> I have been following this list for a while now and recent discussions
> have prompted me to add my small voice to the fray. As I see it there is
> no way to force robots/agents to use robots.txt. We are on the brink of a
> Cambrian explosion of intelligent agents,
I believe you could be right.
> and it is futile to expect every
> agent developer to implement support for robots.txt. In addition to the
> arrogant few who choose to ignore robots.txt out of choice, there will be
> countless more who will not support it because they are unaware of its
> existence, its importance or its function.
>
> What I am proposing is that we re-evaluate the reasoning behind
> robots.txt. The proposals I have seen in this list seem to rely on the
> assumption that robots.txt is enforcible when it is quite clearly not.
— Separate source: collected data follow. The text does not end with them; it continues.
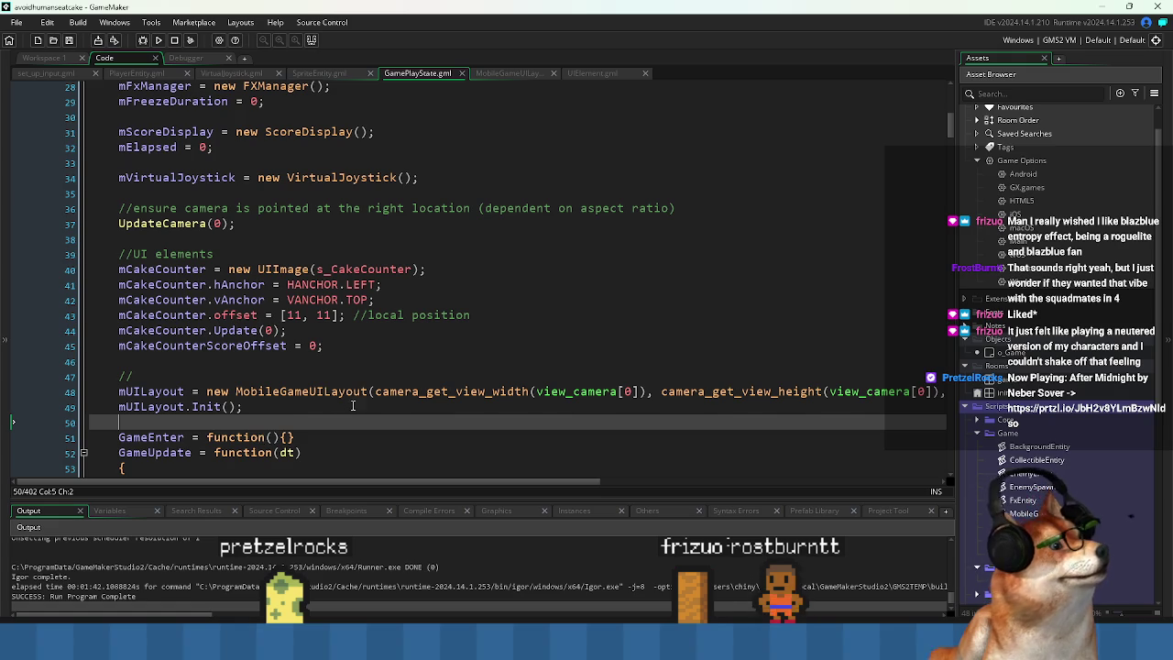
pyautogui.click(313, 401)
pyautogui.scroll(-2, 281, 461)
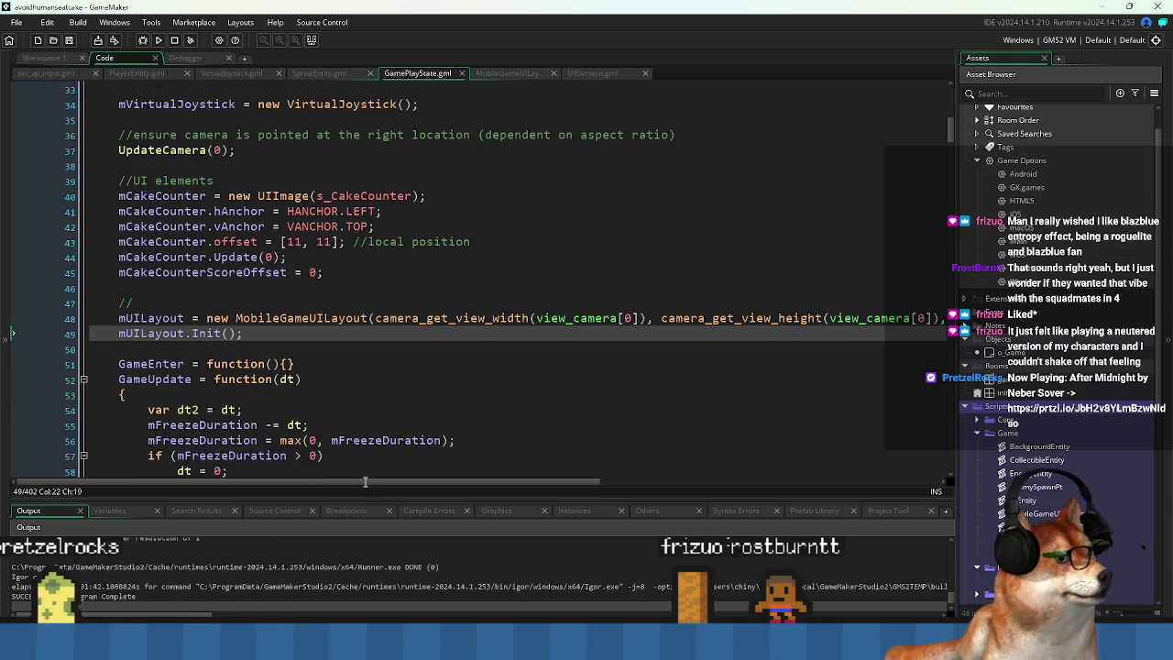
pyautogui.moveTo(364, 484)
pyautogui.mouseDown()
pyautogui.moveTo(548, 479)
pyautogui.moveTo(458, 481)
pyautogui.mouseUp()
I am not so sure about unenforcibility, but I think the RES is valuable
even if it is not enforcible.
> One of the primary reasons to restrict access to a site is to prevent
> abuse of cpu cycles and/or bandwidth by unscrupulous robots and agents.
> There is no way that robots.txt can ever hope to achieve this, certainly
> not while clients can choose to ignore it.
Let's not forget that there is also a non-zero-sum cooperative advantage
to using the RES. Developers of _intelligent_ agents should recognize that
the robots.txt contains information that can be used to improve the
efficiency and effectiveness of their programs. Let me describe an example
that is perhaps not typical. I am responsible for a search engine that
lists "official" web pages of my university (see
http://www.usf.edu/Search_USF/). With robots.txt it is very easy for Web
admins to exclude their student pages from this database. This arrangement
helps me as well as the Web admins (and the students).
> What is needed are more
> intelligent servers to counter the intelligent agents of the future. The
> servers should be able to anticipate the load based on experience and
> aquired knowledge and dynamically adjust their delivery rates so as not
> to overload the network. These servers are going to have to learn how to
> prioritise different types of clients based on previous access patterns.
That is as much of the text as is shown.